También los hay que asumen la responsabilidad seria de analizar el hecho cotidiano y señalar errores entre lo prometido, lo que se configura como futuro gobierno y en base al interés nacional. Periodismo crítico, serio, no militante y sin agenda personal.

Análisis crítico que proviene de una facultad única en el periodismo: la libertad y la independencia para señalar la res pública en sus contradicciones. Mientras que quién lo hace con el interés malsano de apoyar a los adversarios de gobierno, políticos y de grupos económicos, actúan en detrimento de su propia dignidad como informadores y analistas…

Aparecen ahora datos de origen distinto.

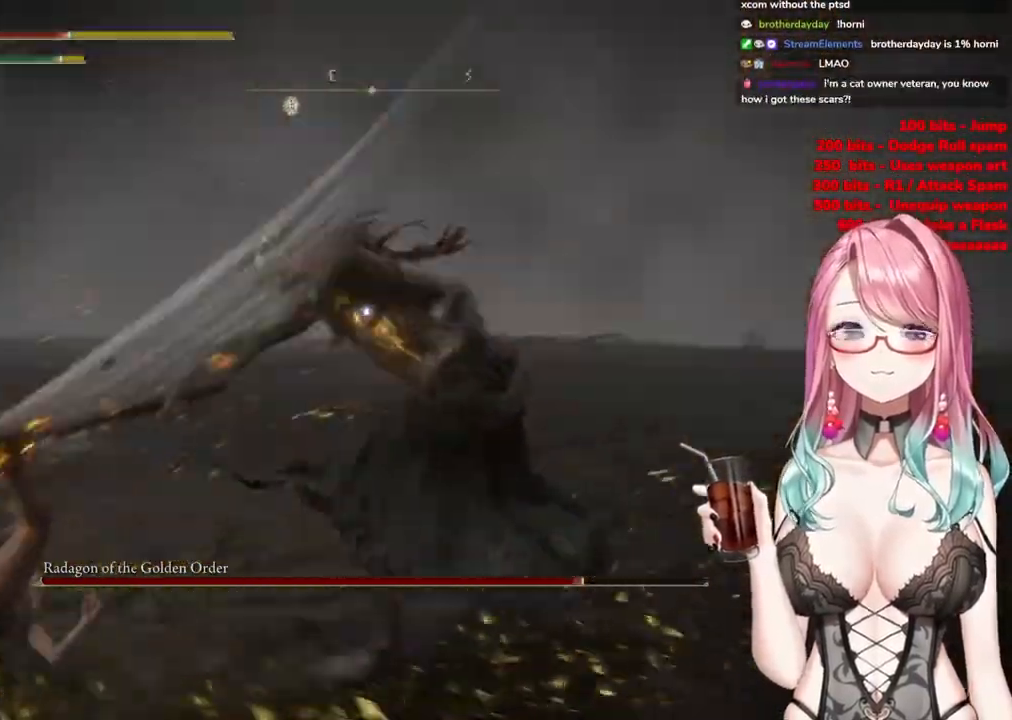
{"buttons": [], "left_stick": "up-left", "right_stick": "center", "events": []}
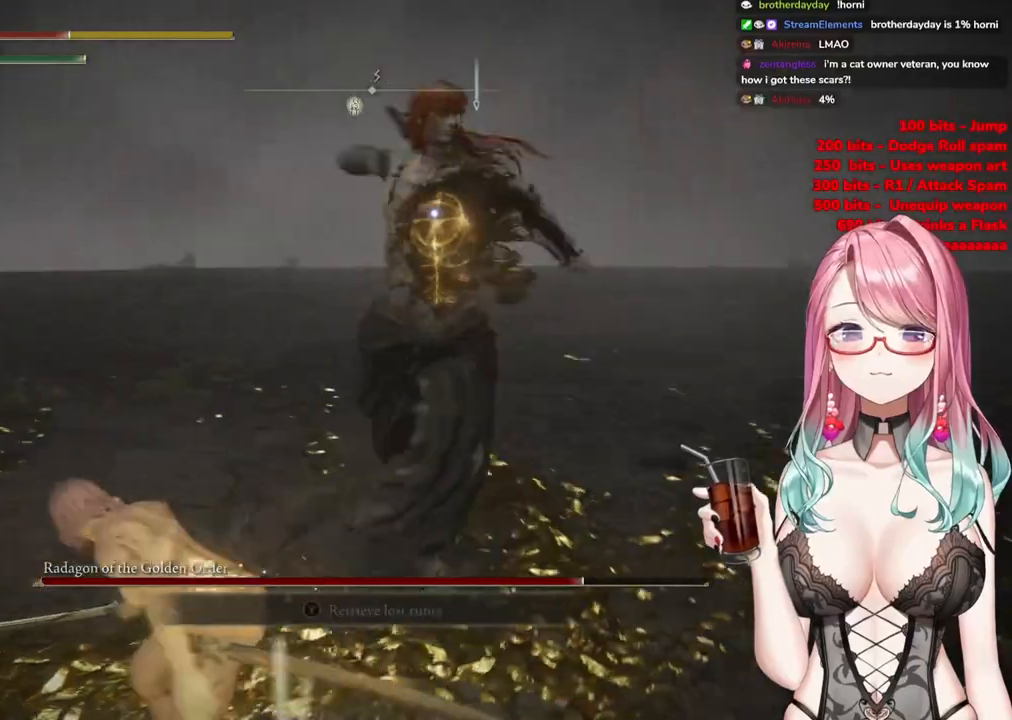
{"buttons": [], "left_stick": "up-left", "right_stick": "center", "events": [[34, "left_stick", "left"], [100, "CIRCLE", "down"], [134, "left_stick", "up-left"], [217, "CIRCLE", "up"]]}
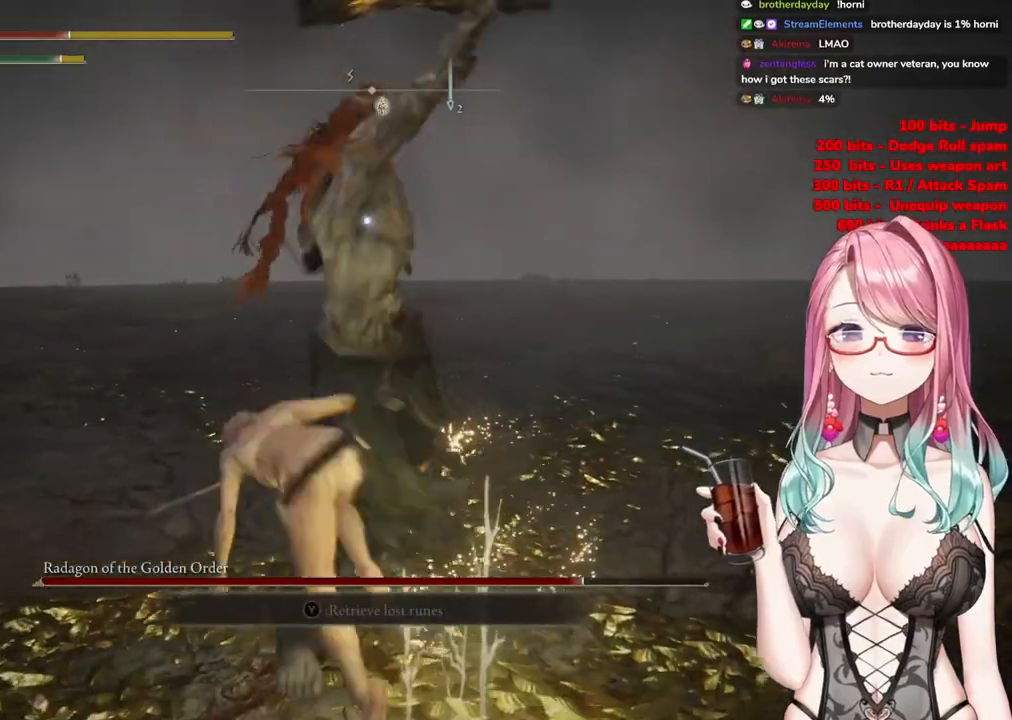
{"buttons": [], "left_stick": "up-left", "right_stick": "center", "events": []}
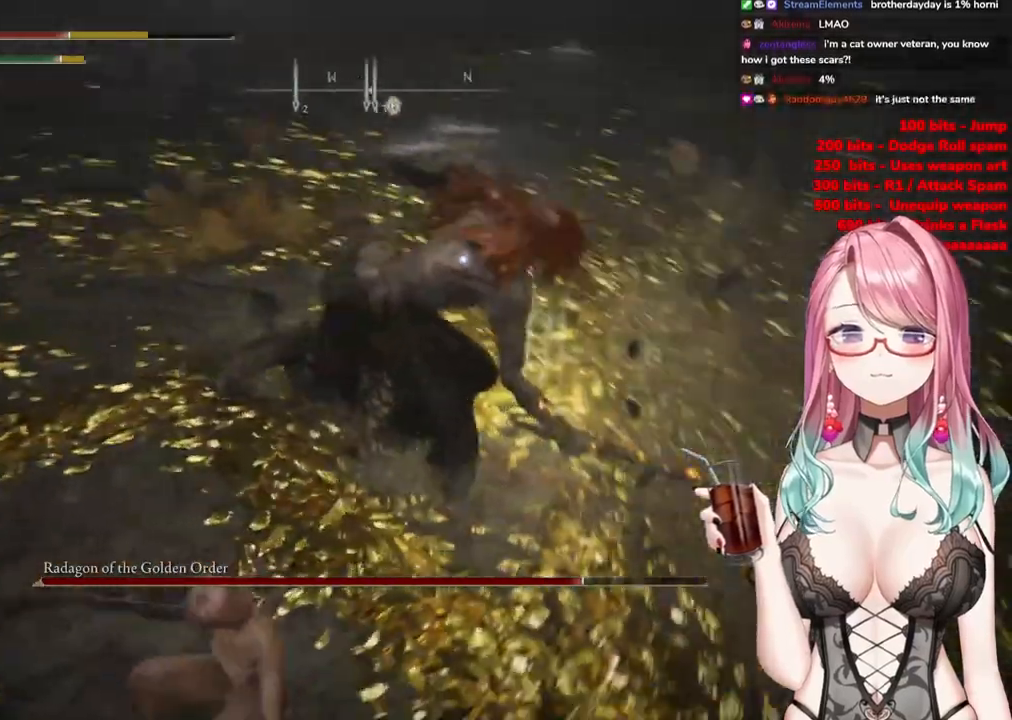
{"buttons": [], "left_stick": "up-left", "right_stick": "center", "events": []}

Quien lo hace para aplaudir y lanzar diatribas en contra de quien se atreve a hacer observaciones críticas sin más compromiso que con el público y con el país y su gente –toda-, actúan de forma dogmática y hacen un periodismo del tipo militante que tiene en sí mismo sus propios intereses laborales o de interés político o burocrático…

Y en muchos casos subyace una especie de fanatismo casi religioso e intolerancia de quienes aplauden todo-todo lo que hace y dice AMLO y enfrentan a quienes ven errores y contradicciones en algunos destellos del futuro gobierno. El gobierno de un solo hombre.

Pero la libertad de expresión va más allá de todo esto; se nutre, precisamente, de libertad, de independencia y de justo apego a la verdad sustentada: es la regla de oro.

Muchos-millones, queremos que el país cambie, sí; que haya justicia social, que no haya corrupción, que no haya impunidad, que la igualdad social sea una realidad y no una entelequia; que todo esté cumplido para todos, en especial para quienes han sido marginados y viven en pobreza y quebranto. Todo esto es cierto y muchos lo queremos…

Pero también queremos un periodismo así dicho: independiente, justo, crítico, socialmente responsable y sin ambiciones de poder más allá que el que emana de esa misma libertad de expresión. Y en los hechos de gobierno nunca aplaudidor, sí crítico de lo mal hecho y dañino para el país y su gente.

Si los seguidores de AMLO ven aun en este periodismo al enemigo a vencer, entonces se estarán dando un golpe bajo a sí mismos, porque lo único que no se pude perder ni deberá perderse es la libertad de expresión seria, responsable y única. La militancia y el dogmatismo son propios dela propaganda y la ambición de poder en sí misma, y es dañina y mortal para toda democracia.